▶ [Testo di studio]:
- - - - - - -

# Installazione gentoo desktop

## vdavi81

Salve ho installato ieri la gentoo. ecc..........Quando faccio startx, mi dice che nn trova i driver (moduli) della tastiera e del mouse. Come posso fare? ho provato anche a ricompilaree il kernel.. ma sembra ci siano tutti i moduli.

qaundo poi ho provato a fare startkde mi dice che nn riesce a connettersi a xorg server. Ho provato ad installarre il server

xorg ma nn riesce a fare l'emerge di un pacchetto....sembra ci siano problemi con l'xorg modulare probabilmente questo pacchetto rigurda i moduli... (nn riesco a essere piu preciso per ora perchè nn sono a casa dove ho la mia gentoo box).

Per ora e tutto grazie.

----------

## crisandbea

 *vdavi81 wrote:*   

> Salve ho installato ieri la gentoo. ecc..........Quando faccio startx, mi dice che nn trova i driver (moduli) della tastiera e del mouse. Come posso fare? ho provato anche a ricompilaree il kernel.. ma sembra ci siano tutti i moduli.

- - - - - - -

▶ [Dati estratti]:

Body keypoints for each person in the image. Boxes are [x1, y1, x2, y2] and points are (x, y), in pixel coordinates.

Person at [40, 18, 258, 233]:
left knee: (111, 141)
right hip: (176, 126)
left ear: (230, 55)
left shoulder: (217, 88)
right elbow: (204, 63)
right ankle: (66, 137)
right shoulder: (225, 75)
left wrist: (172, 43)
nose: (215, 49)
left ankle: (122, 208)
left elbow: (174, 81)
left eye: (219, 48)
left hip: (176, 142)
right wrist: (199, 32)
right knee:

- - - - - - -

▶ [Compito A]: Nella discussione sull'installazione di Gentoo, trascriva tutto il tratto che va da "# Installazione gentoo" giù fino a "e tutto grazie.", sostituendo "tastiera" con "stampante".
▶ [Compito B]: Secondo la discussione sull'installazione di Gentoo, quale messaggio compare quando chi scrive prova a eseguire startkde?

▶ [Risultato A]:
# Installazione gentoo desktop

## vdavi81

Salve ho installato ieri la gentoo. ecc..........Quando faccio startx, mi dice che nn trova i driver (moduli) della stampante e del mouse. Come posso fare? ho provato anche a ricompilaree il kernel.. ma sembra ci siano tutti i moduli.

qaundo poi ho provato a fare startkde mi dice che nn riesce a connettersi a xorg server. Ho provato ad installarre il server

xorg ma nn riesce a fare l'emerge di un pacchetto....sembra ci siano problemi con l'xorg modulare probabilmente questo pacchetto rigurda i moduli... (nn riesco a essere piu preciso per ora perchè nn sono a casa dove ho la mia gentoo box).

Per ora e tutto grazie.

▶ [Risultato B]: Il sistema segnala che non riesce a connettersi a xorg server.